Die Regierung entschied, daß die Neureglung nur für zukünftige Spareinlagen Geltung habe. Mithin mußte die Londoner Anstalt wohl oder übel noch dreißig Jahre warten, bevor die erbberechtigten Nachkommen Thomas Borwells durch Zeitungsaufruf aufgefordert werden konnten, das bis zu einer Summe von 328 Pfund angewachsene Kapital nach urkundlichem Nachweis ihrer Ansprüche binnen sechs Monaten in Empfang zu nehmen, andernfalls es für verfallen erklärt werden würde.
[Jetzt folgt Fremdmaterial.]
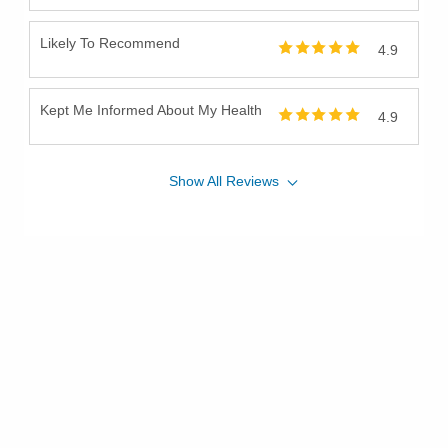
Likely To Recommend
4.9
Kept Me Informed About My Health
4.9
Show
All
Reviews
Tatsächlich meldeten sich im Jahre 1872 Abkömmlinge jenes nach Amerika ausgewanderten Edward Borwell, die in dürftigsten Verhältnissen in New York lebten, und bekamen das Geld ausgezahlt. Vielleicht hätten die glücklichen Erben nie von der 6500 Mark betragenden Hinterlassenschaft Kenntnis erhalten, wenn damals nicht die Geschichte dieser vergessenen Spareinlage in sämtlichen Zeitungen der Kulturstaaten als Seltenheit mit voller Namensnennung der beteiligten Personen besprochen worden wäre.
Merkwürdiger noch liegt der Fall des Kaufmanns Ernst Hindersen, der am 14. April 1805 zunächst ohne seine Familie nach Hamburg gekommen war, wohin er seinen Wohnsitz verlegen wollte. Er mietete in der Kuxhavener Straße eine Wohnung und übergab am Vormittag des 16. April der Hamburger Sparkasse, für deren Sicherheit sich die bekanntesten Großkaufleute der Alsterstadt verbürgt hatten, sein gesamtes Barvermögen im Betrage von 12 670 Talern. Auf dem Heimwege von der Sparkasse kehrte Hindersen, ein stattlicher Vierziger, in einer Hafenkneipe ein und wurde von hier auf einen Dreimaster gelockt, wo er, nachdem man ihn betrunken gemacht hatte, ahnungslos eine Heuer unterzeichnete und sich dadurch als Matrose für eine Fahrt nach San Franzisko verpflichtete. Das Schiff ging, während Hindersen in der Steuermannskoje seinen Rausch ausschlief, in See, ohne daß es dem gepreßten Matrosen möglich war, seine Familie von seinem Schicksal zu benachrichtigen.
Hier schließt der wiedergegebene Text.